You absolutely do NOT want to start the tasks in parallel... you need to start them sequentially (as you are currently) so that the task generating the clock starts after the other task.  This ensures that the task receiving the clock is armed in time for the first clock edge.  You might consider reading/writing in parallel however (see #2 below).

Sharing sample clocks is acceptable with the modules you are using (some other modules cannot accept external sample clocks so this isn't always the case).  If you are sharing the sample clocks directly, sharing a start trigger becomes unnecessary--you could trigger the "slave" task immediately and it will not generate/acquire its first sample until the first clock edge anyway.

Here are the issues you should focus on instead:

1.  The program is resetting the phase of the generated waveform on every loop iteration.  For now, set the reset input to FALSE--though you won't be able to change the phase while the task is running, it will be a good starting point.  Once everything else is working, if you do want to change the phase while the task is running you'll need to do something like what is shown here (look at the "update phase" attachment, the screenshot doesn't show it). 

2.  Reading the default of -1 samples will give you an unknown amount of data from the DAQmx Read on each loop iteration (whatever happens to be in the buffer at the time).  It will very likely not line up with the analog output waveform that you are intending to compare it to.  However, simply specifying to read "Number of Samples" won't work either, since the read call will then block execution of the loop until all of the requested data is available, at which point the AO buffer will likely have underflowed.  Here are a couple of possibilities that would get around this:

i.  Read and write in parallel loops.  The output can run as quickly as necessary to prevent underflows without having to wait for the analog input data.  If you want to compare the input and output data though you'll have to buffer the output waveform somewhere until the read has completed.
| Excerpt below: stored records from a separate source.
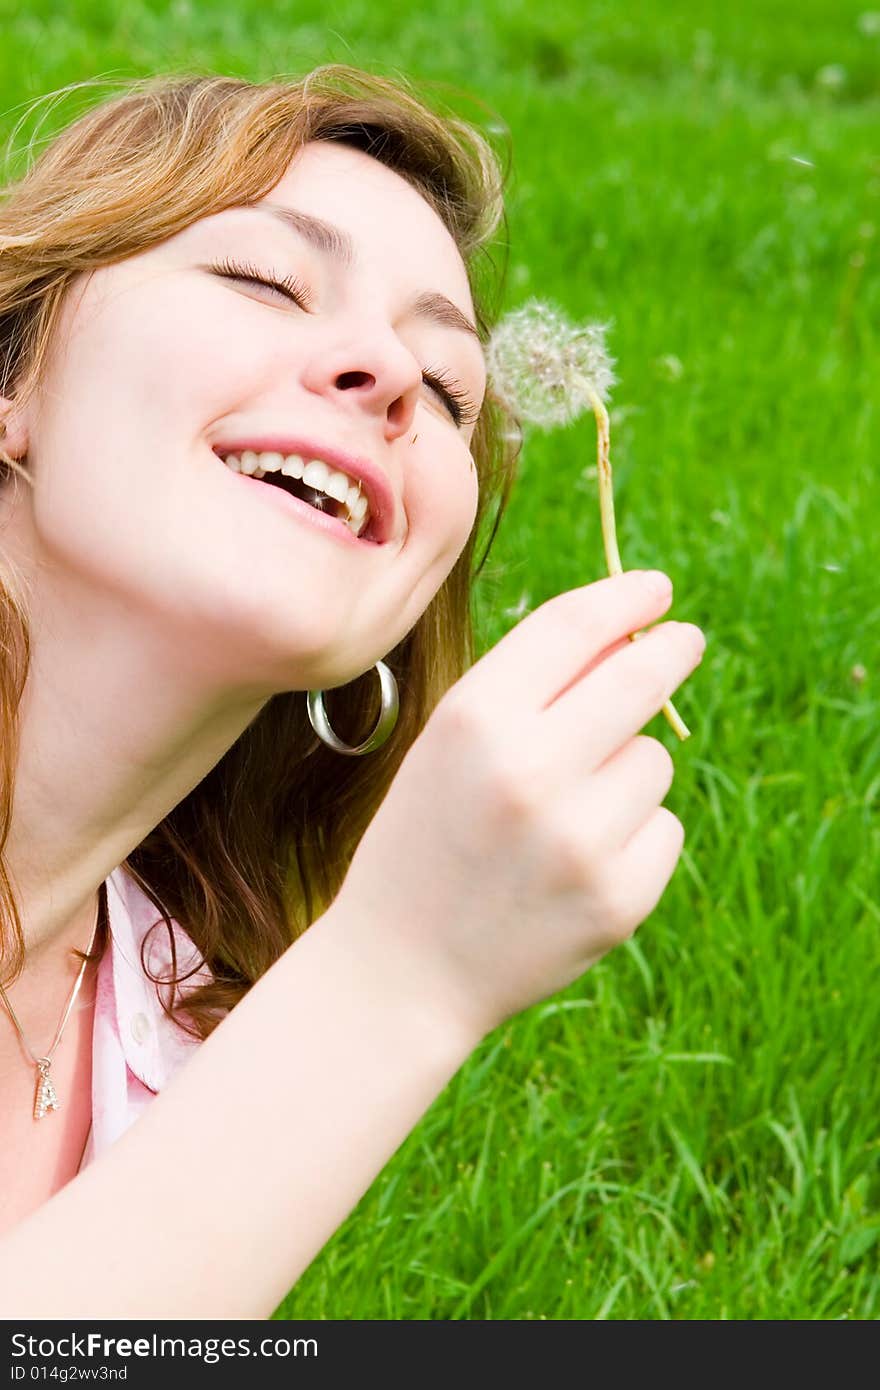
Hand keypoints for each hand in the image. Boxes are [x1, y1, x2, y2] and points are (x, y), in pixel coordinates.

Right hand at [332, 570, 704, 1043]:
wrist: (402, 968)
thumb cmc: (426, 837)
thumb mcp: (448, 744)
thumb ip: (527, 686)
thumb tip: (630, 629)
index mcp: (475, 720)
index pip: (576, 625)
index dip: (627, 595)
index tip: (656, 589)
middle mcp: (530, 771)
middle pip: (640, 676)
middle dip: (671, 650)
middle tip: (683, 641)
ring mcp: (580, 840)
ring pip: (654, 759)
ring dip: (626, 770)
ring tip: (561, 816)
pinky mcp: (619, 899)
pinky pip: (662, 826)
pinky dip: (632, 835)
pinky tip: (576, 864)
ii.  You could keep the program single threaded but write extra data to the AO task at the start, as demonstrated here.  You would have to write enough data to ensure that the output buffer has enough samples to generate while you are waiting for the AI read to complete.  It would be easiest to write some multiple of however many samples you intend to write per loop and you could use a shift register to keep track of the output waveform (from N loops prior) for comparing it to the AI input.

3.  This one is easy, but you should use the coerced sample rate from the task that is generating the sample clock to specify the timing for your waveform generation.  You should also probably specify the rate on the slave task from the coerced sample rate of the master task.  So for example, if you are using the AI Sample Clock for both tasks, specify the rate of your AO task as the SampClk.Rate from the AI Task, and specify Fs for your waveform timing for the generation to be the same.

4.  The block diagram wiring is a bit messy 🙂

Best Regards,